C’était un moment où l’on parlait beaucoup de l’enseignement professionnel. Je suis allé voir Libération qui a décidé de faire un reportage sur le tournage du film et quand il a été terminé, je suis allé dans toutes les rédactions nationales avec ma cassette sous le bras. Le film a eu une bonne couverture presse malgré sa diffusion confidentielle. France 5 l’a alors acheté et diffusé en 2003. La chaîne a coproduit trois films que j’ai enchaîné ensuite : « Nous les apprentis », « Jours précaires » et « Tahar l’étudiant ».

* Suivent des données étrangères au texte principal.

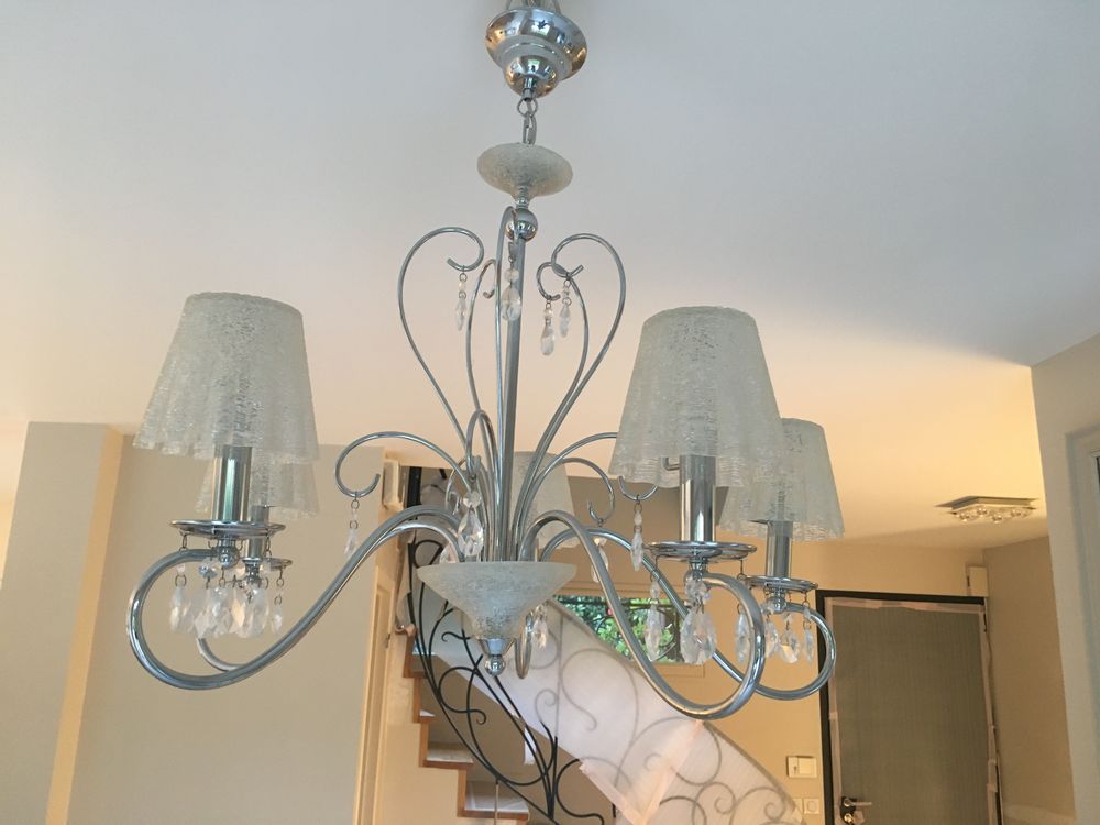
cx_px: 550
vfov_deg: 48.2
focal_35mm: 29
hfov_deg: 61.7
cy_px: 412
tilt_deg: +15.4
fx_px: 922
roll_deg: -3.3
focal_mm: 4.15
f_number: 2.2
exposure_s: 1/33
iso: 160
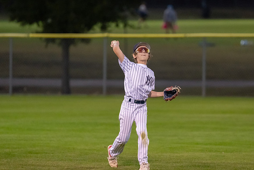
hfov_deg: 6.2
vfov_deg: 4.2
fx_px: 2329
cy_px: 81
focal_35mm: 330
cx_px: 133
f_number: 2.8
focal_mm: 200
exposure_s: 1/1000
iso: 4000
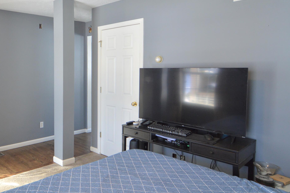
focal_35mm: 27
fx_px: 216
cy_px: 82
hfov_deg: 62.2
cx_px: 58
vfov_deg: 48.0
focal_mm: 11
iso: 400
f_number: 5
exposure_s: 1/100
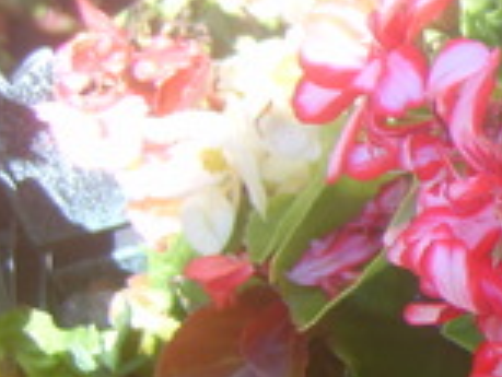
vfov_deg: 16.6
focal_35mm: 89
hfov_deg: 19.6
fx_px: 1292
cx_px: 715
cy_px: 187
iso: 50
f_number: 2.7
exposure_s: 1/148
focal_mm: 8.13
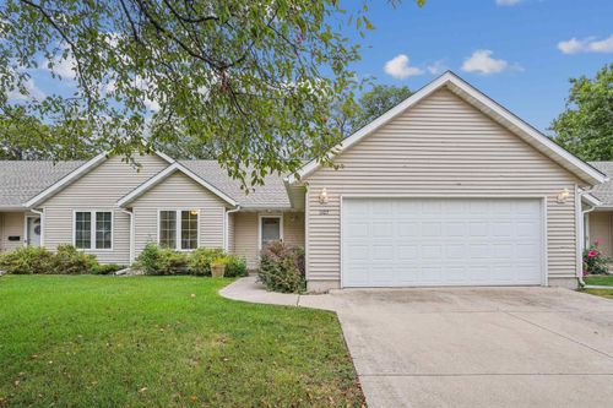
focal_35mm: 19
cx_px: 306
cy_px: 204
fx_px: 323
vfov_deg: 64.5
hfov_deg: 86.9
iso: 400
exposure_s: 1/200
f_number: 9
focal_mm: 19
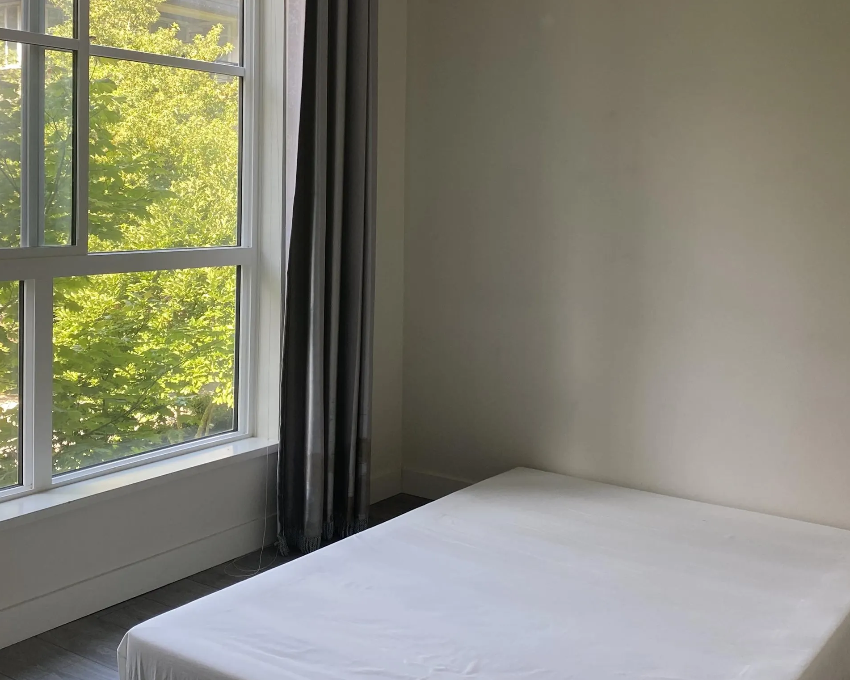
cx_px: 396
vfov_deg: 36.1
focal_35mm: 41
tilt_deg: -2.9
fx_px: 1031
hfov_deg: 44.8
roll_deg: -1.4
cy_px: 232
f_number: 1.8
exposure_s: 1/121
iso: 50
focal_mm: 4.25
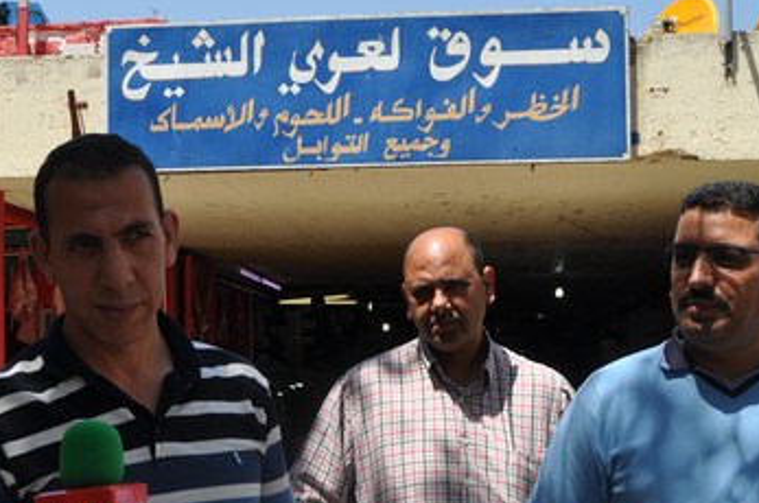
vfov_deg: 18.8
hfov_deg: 28.0
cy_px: 301
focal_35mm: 72
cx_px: 293
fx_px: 1515
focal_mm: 26
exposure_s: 1/320
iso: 200
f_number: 9
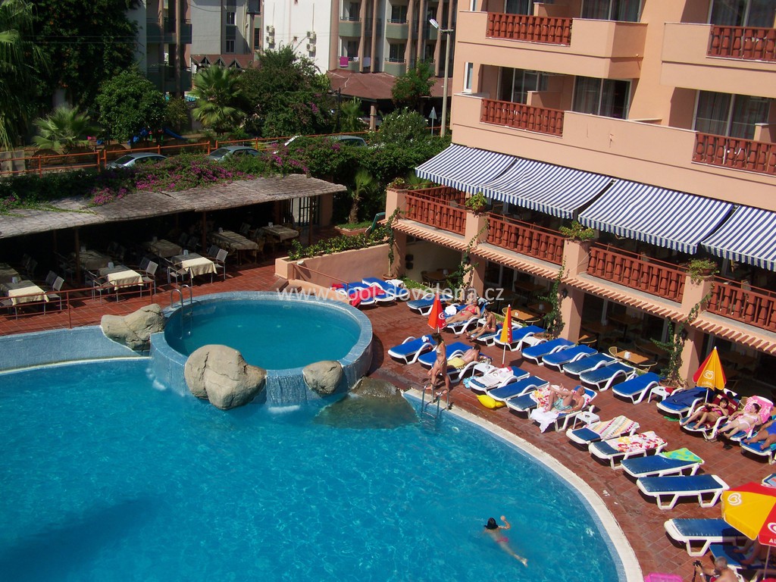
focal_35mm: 38
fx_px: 852
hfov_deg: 49.0
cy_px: 291
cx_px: 388
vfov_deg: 37.7
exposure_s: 1/800
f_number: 4
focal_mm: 6.3
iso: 64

« Jours précaires » est un portrait croisé de deux travailleurs pauvres. Le projet a obtenu une aide à l’écriture du CNC. Cette aide était d’autant plus importante que j’avais des difficultés avec l’écriture et qu’elle me faisait peur (elle continue à me faire peur mais je pense aujourd’hui que cette angoisse est aussi un aiguillon pour avancer). Outre cet aspect symbolique essentiel, l’aide, d’un montant de 4000€ à l’époque, m’a permis d’approfondir l’écriture et la préparation du film et de prendre le temps de mieux connaître mes personnages : l’un travaillait auprès de personnes âgés comme auxiliaire de vie, et exerçait donc un métier d’utilité publique mais sans parvenir à subvenir correctement à ses besoins, l’autre était une femme de ménage, qui pour de multiples raisons n’avait plus accès à un logement et vivait seule dans sa voiture, en marge de la société.
Le producteur de « Jours précaires », Xavier Carniaux d’AMIP, a réuni un budget suffisant (environ 70 000€) pour tourner le film dans de bonnes conditions, d’autant que j’ai là encore obtenu une aide de la Région, qui prenait en charge l’hébergement et les frais de régie durant le tournage.
J’ai ensuite réalisé « Tahar l’étudiant ». Tahar était alors un étudiant en galère, qui avait déjà été figurant dans mon premier court métrage. Le producteur du film, Bruno Nahon, de Zadig Productions, m’a poussé à écrire et surtout à cadrer moi-même. C’est pourquoi je suis assez fier de ce film. Cette rencontre a été essentielle et je pense sincèrement que j’aurais arrêté si elle ne s’était pas faite. Depuis nous construisons réellement ensemble des projets à long terme. Le film a fait pas mal de festivals et à reçu cette année une « Etoile » de la SCAM(4000€).
J’ai fait en même temps une autre film, « Le Journal de Dominique », encore avec Zadig mais cette fois pour Arte. C’est l’histoire d’une femme qui est gardienne dans une cité de Belfort et qui écrit sur les habitants de la cité. Son livre va sortir en même temps que le film (coédité par le Seuil et Arte éditions). Actuellement je tourne un film sur le MEDEF et j’écris aussi un projet de long métrage documentaire que je vais déposer à l’Avance sur recettes.
L’écriture de dossiers pour obtenir des aides peut sembler au départ rébarbative, mais elle devient vite une nécessité. C’est en écrivant des dossiers que j’ai appris concrètement à faire la différence entre reportage et documentaire et à m’affirmer comme auteur à part entière : préciser ses intentions, les communiquer dans un texte clair et concis, donner envie de voir le film à venir, convaincre du regard que l’on porte sur un sujet, à travers ses partis pris formels et sur le fond, porter un regard personnel sur une réalité tout en respectant les personnes qu’on filme, des personnes qui ne sont pas des personnages et dont il faut, en un temps court, rendre la vérité sans les instrumentaliser.